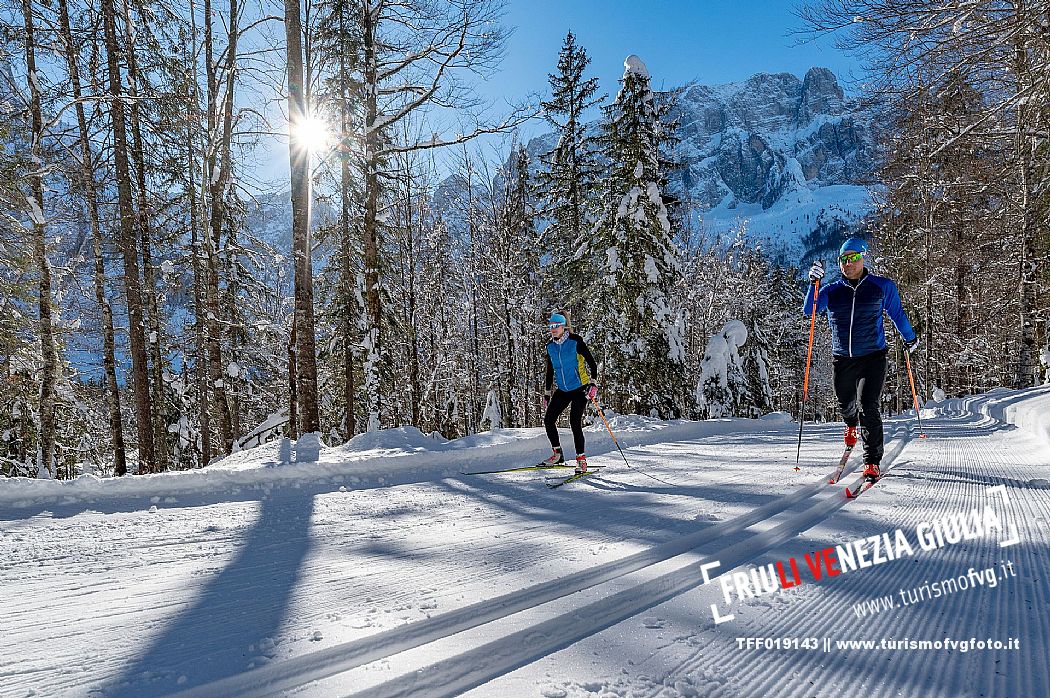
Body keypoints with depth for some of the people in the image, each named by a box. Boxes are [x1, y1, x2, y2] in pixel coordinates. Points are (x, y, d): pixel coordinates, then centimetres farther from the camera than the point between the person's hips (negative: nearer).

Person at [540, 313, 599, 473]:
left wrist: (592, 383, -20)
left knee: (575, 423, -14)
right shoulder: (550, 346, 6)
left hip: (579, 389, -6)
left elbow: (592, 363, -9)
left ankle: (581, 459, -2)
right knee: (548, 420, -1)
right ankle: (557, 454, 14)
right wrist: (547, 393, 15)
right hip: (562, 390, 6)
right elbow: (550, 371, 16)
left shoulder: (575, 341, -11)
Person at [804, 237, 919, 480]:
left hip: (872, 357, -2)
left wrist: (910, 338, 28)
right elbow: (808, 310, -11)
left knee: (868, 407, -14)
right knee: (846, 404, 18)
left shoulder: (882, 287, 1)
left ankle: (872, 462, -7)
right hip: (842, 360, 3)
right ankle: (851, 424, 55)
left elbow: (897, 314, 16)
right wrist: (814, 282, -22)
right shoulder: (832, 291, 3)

==

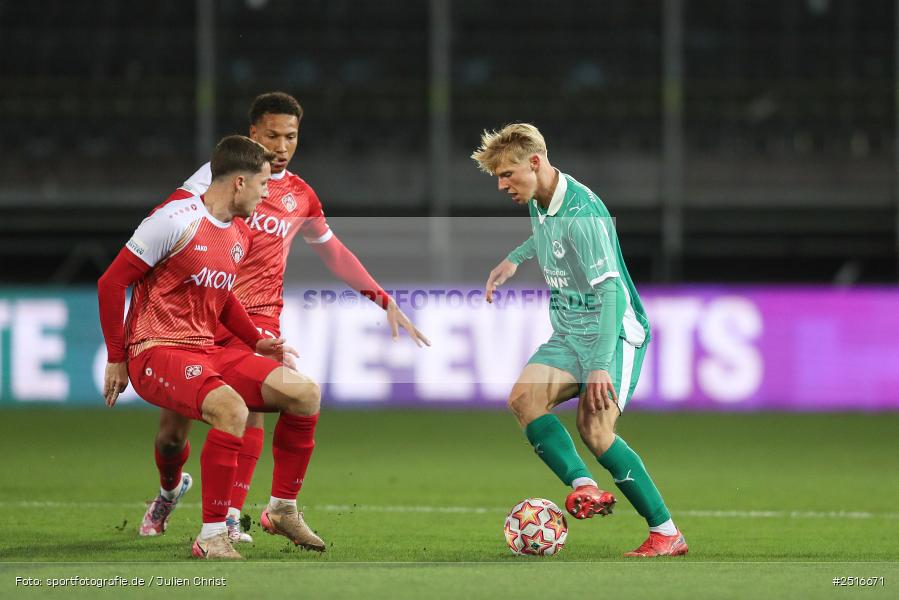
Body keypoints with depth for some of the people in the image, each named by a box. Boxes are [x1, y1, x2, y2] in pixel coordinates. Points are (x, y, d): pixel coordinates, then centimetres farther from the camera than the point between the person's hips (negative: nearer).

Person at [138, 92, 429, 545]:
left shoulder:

* * *

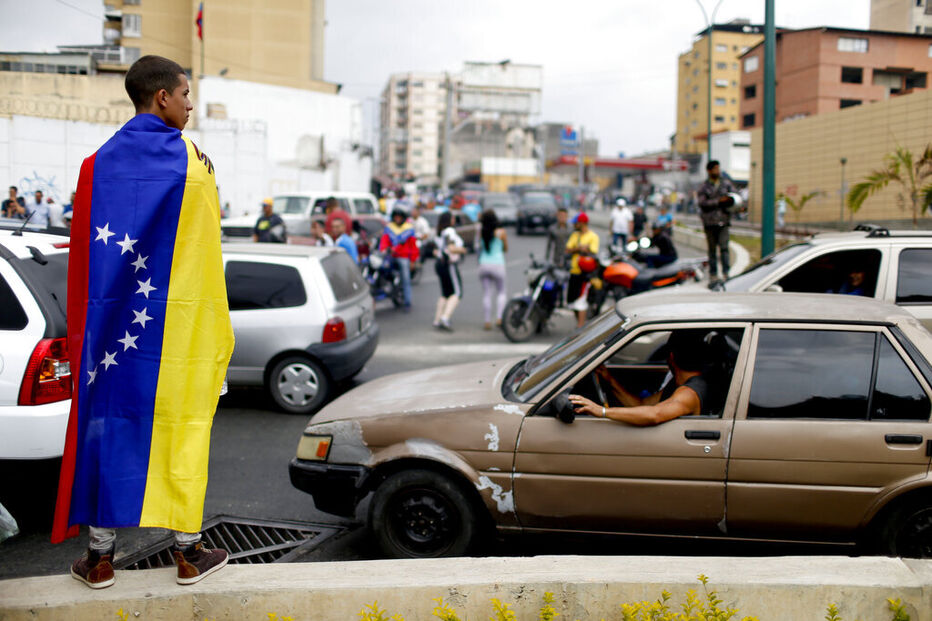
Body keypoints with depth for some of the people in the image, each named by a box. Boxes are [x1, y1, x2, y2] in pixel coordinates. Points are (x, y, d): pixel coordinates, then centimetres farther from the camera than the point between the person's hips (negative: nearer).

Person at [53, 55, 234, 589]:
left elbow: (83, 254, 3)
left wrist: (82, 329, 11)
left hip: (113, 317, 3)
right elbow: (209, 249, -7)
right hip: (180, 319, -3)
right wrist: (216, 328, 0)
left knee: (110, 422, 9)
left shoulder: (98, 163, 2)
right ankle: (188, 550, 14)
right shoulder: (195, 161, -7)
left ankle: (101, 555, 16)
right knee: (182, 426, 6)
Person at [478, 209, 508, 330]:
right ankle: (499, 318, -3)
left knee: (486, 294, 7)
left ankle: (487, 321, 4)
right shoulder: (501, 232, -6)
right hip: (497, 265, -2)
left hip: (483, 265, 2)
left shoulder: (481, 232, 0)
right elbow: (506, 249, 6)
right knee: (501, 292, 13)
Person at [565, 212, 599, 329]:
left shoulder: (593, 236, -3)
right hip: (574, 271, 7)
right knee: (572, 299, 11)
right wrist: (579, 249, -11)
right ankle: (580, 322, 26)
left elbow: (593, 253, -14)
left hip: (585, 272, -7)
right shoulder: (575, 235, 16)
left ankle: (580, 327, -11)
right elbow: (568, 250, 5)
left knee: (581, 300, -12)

§ WHAT TO PRODUCE:
Could you set down, word for word, only the lines above from the line with "left ankle: (581, 459, -2)" to the line with "right shoulder: (832, 291, 3)", including both?

§ TASK RESULT:
left ankle: (581, 459, -2)
right knee: (548, 420, -1)
right ankle: (557, 454, 14)
right wrist: (547, 393, 15)
right hip: (562, 390, 6)
right elbow: (550, 371, 16)
left shoulder: (575, 341, -11)
Person at [804, 237, 919, 480]:
left hip: (872, 357, -2)
left wrist: (910, 338, 28)
right elbow: (808, 310, -11)
left knee: (868, 407, -14)
right knee: (846, 404, 18)
left shoulder: (882, 287, 1)
left ankle: (872, 462, -7)
right hip: (842, 360, 3)
right ankle: (851, 424, 55)
left elbow: (897, 314, 16)
right wrist: (814, 282, -22)
right shoulder: (832, 291, 3)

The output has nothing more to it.